◆ İş emri 1 ◆
Husilerin akaryakıt karaborsasıyla ilgili haberden "Sana'daki Yemenli kaynaklar, Husi" ile başlayıp "neden olduğunu bildirdi." ifadesine kadar süren kısmı olduğu gibi kopyalayın.
◆ İş emri 2 ◆
Husilerin akaryakıt karaborsasıyla ilgili habere göre şu soruları yanıtlayın:
(a) Fotoğraf altı yazısına göre Sana'da yakıtları kimler satıyor?
(b) Başkentte ve Husi kontrolündeki diğer bölgelerde fiyatlar ne kadar arttı?
(c) Resmi istasyonlar kapatılarak elde edilen depolar nerede kullanılmak üzere tahsis edildi?

Yemen’de Husiler benzin istasyonlarını kapatarak akaryakıt karaborsasını güçlendiriyor

Sana'da sokak satıcıları tarafından satılan yakıtlar (EPA)
Sana'da sokak satıcıları tarafından satılan yakıtlar (EPA)
TT

Yemen’de Husiler benzin istasyonlarını kapatarak akaryakıt karaborsasını güçlendiriyor

Sana'da sokak satıcıları tarafından satılan yakıtlar (EPA)
Sana'da sokak satıcıları tarafından satılan yakıtlar (EPA)

Sana'daki Yemenli kaynaklar, Husi milislerinin birkaç gün önce destekçilerine akaryakıt karaborsasını canlandırmak için direktifler yolladığını, resmi istasyonların kapatılarak elde edilen depoların savaş cephesinde kullanılmak üzere tahsis edilmesinin ardından bunun başkentte ve Husi kontrolündeki diğer bölgelerde fiyatların üçe katlanmasına neden olduğunu bildirdi.

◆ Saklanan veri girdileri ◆
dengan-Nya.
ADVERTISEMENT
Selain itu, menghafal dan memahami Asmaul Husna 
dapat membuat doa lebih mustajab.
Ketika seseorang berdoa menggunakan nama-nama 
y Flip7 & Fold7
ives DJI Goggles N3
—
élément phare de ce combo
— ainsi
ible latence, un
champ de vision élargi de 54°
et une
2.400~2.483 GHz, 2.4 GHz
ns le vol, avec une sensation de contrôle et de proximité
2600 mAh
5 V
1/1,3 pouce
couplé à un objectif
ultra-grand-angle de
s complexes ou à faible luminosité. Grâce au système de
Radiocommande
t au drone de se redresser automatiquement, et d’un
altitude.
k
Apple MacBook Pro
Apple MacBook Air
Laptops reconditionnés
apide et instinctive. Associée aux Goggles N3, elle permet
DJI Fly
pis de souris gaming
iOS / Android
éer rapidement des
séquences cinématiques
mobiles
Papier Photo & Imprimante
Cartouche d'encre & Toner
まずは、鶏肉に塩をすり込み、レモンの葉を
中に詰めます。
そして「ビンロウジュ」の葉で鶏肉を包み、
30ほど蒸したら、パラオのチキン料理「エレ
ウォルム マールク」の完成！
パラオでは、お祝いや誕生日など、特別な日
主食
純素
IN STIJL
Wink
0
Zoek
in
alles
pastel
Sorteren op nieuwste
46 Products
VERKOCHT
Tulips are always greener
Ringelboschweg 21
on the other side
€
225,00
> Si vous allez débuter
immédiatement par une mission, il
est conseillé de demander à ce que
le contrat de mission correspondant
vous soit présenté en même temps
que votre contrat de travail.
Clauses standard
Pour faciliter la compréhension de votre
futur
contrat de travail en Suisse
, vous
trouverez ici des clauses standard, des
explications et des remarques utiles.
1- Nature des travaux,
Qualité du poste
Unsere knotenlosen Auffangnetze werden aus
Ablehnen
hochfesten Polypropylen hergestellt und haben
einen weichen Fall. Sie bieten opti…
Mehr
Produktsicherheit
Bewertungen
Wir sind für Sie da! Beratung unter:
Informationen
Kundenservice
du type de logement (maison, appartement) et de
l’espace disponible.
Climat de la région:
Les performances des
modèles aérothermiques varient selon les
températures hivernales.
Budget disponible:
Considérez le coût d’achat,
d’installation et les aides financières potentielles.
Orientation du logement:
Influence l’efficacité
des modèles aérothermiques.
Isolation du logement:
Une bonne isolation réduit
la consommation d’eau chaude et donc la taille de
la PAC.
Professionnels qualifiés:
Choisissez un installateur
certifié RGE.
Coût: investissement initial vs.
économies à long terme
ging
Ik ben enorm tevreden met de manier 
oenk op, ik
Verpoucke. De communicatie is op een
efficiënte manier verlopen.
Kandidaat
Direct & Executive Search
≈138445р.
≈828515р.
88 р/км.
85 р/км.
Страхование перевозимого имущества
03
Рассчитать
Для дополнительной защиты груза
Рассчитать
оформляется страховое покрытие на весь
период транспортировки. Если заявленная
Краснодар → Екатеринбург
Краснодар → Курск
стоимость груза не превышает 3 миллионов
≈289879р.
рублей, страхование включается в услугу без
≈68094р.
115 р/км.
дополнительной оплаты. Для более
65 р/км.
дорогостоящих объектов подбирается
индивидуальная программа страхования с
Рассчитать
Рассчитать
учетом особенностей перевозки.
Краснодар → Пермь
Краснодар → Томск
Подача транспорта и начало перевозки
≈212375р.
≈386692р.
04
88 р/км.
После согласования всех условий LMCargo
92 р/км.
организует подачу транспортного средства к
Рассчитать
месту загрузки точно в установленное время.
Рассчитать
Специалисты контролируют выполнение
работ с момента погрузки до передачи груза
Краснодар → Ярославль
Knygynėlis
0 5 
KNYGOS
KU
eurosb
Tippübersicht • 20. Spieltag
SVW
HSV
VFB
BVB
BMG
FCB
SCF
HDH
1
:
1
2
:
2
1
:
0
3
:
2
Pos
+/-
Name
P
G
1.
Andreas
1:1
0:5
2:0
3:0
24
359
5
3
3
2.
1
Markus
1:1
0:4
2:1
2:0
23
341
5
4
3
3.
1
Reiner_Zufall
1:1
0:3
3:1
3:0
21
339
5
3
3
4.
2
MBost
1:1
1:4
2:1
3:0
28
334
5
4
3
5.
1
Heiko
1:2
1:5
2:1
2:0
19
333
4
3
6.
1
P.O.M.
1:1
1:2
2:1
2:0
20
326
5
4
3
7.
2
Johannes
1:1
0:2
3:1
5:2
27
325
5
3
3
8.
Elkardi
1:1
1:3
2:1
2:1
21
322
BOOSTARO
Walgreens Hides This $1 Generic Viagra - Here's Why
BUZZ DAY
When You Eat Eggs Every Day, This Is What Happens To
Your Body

...

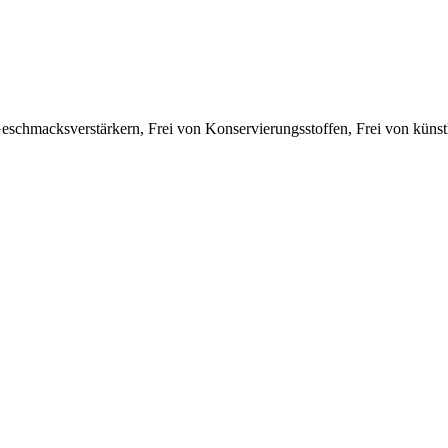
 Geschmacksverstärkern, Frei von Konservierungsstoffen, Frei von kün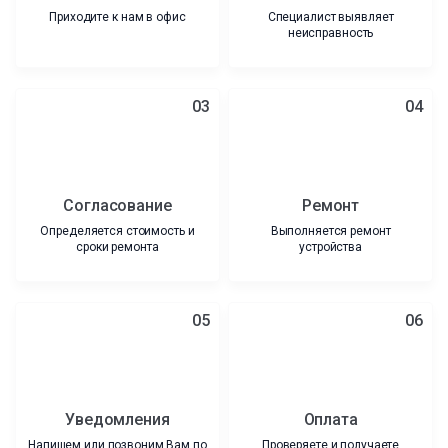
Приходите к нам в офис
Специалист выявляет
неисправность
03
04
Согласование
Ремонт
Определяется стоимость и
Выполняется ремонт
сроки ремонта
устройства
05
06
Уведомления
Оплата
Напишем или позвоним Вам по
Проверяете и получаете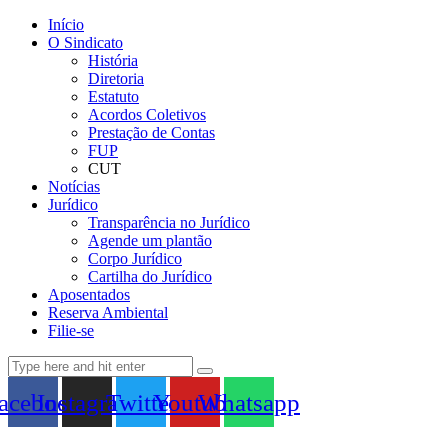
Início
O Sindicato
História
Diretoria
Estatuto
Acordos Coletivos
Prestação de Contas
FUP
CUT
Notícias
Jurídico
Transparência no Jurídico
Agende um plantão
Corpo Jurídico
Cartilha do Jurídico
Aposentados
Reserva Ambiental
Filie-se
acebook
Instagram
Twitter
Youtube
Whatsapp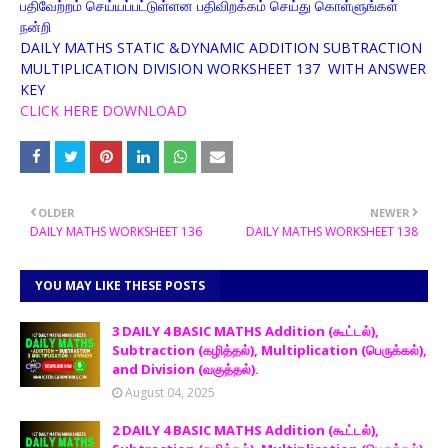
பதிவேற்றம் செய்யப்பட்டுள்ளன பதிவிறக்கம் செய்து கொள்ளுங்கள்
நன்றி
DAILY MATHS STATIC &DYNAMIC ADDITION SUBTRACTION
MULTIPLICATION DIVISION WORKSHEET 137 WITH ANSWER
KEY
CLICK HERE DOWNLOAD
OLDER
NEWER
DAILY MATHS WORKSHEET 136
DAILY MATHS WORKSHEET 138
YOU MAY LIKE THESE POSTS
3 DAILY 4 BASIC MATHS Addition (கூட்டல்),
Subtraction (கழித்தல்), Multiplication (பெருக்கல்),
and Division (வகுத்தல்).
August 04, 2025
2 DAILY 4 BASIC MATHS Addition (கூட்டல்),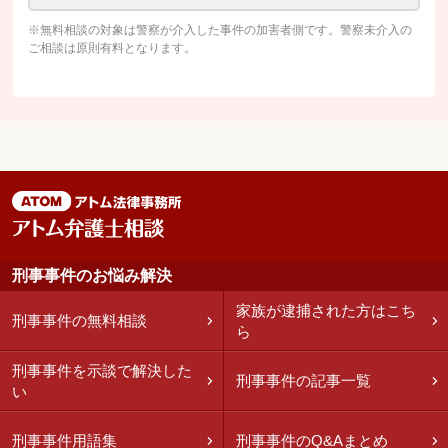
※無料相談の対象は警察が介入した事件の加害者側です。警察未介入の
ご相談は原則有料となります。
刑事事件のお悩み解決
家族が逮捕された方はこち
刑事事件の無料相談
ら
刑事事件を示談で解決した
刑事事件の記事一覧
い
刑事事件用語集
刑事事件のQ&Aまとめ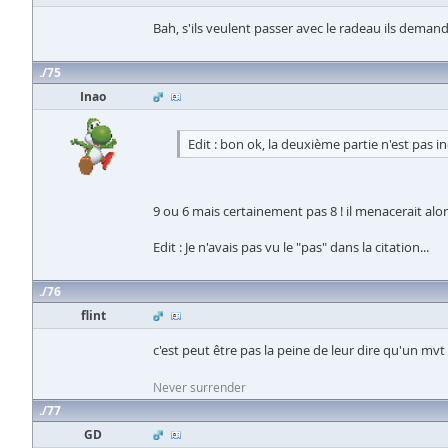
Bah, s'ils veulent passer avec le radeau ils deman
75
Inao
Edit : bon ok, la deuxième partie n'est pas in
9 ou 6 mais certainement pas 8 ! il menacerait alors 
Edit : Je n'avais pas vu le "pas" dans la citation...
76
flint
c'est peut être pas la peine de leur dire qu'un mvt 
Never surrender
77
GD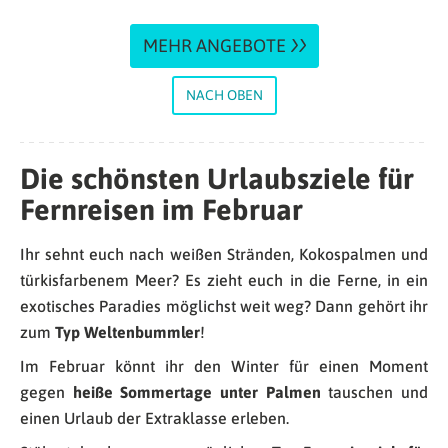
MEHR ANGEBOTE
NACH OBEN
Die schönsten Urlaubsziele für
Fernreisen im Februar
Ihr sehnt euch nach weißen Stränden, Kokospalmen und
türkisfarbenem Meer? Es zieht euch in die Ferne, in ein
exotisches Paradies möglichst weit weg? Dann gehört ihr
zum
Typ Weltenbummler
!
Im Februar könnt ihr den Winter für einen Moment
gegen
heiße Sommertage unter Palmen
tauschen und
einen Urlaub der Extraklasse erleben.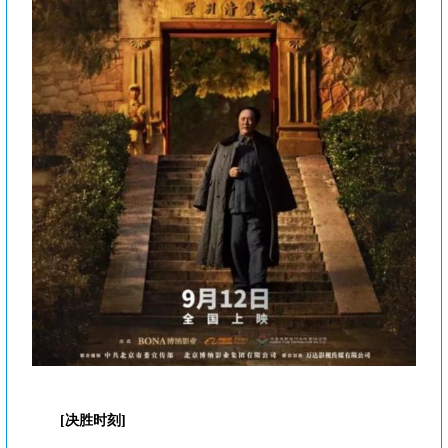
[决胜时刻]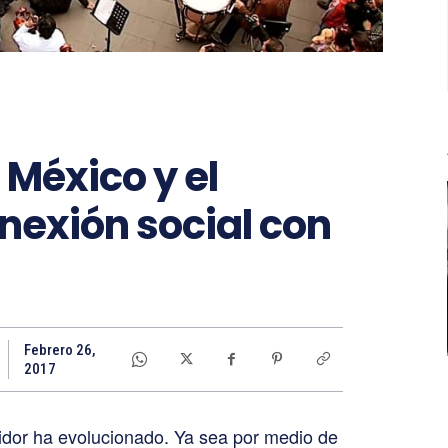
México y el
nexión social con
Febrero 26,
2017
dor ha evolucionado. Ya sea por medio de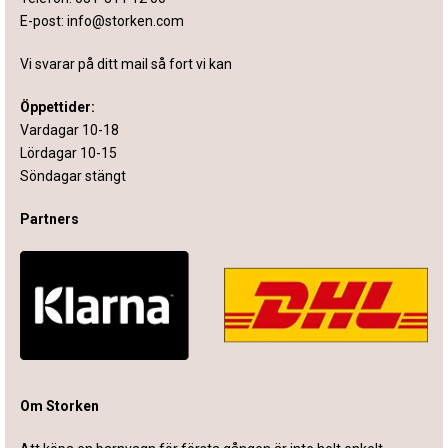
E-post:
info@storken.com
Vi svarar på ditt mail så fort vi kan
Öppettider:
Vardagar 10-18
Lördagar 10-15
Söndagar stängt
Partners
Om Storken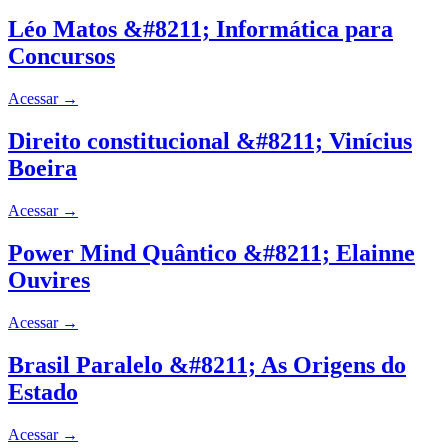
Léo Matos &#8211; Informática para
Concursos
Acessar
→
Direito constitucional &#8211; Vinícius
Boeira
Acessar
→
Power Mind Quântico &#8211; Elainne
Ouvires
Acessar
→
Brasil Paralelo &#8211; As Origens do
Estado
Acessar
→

◆ Yanıt 1 ◆
Sana'daki Yemenli kaynaklar, Husi milislerinin birkaç gün önce destekçilerine akaryakıt karaborsasını canlandırmak için direktifler yolladığını, resmi istasyonların kapatılarak elde edilen depoların savaş cephesinde kullanılmak üzere tahsis edilmesinin ardından bunun başkentte ve Husi kontrolündeki diğer bölgelerde fiyatların üçe katlanmasına neden olduğunu bildirdi.

◆ Yanıt 2 ◆
(a) Sokak satıcıları.
(b) Üç katına çıktı.
(c) Savaş cephesinde.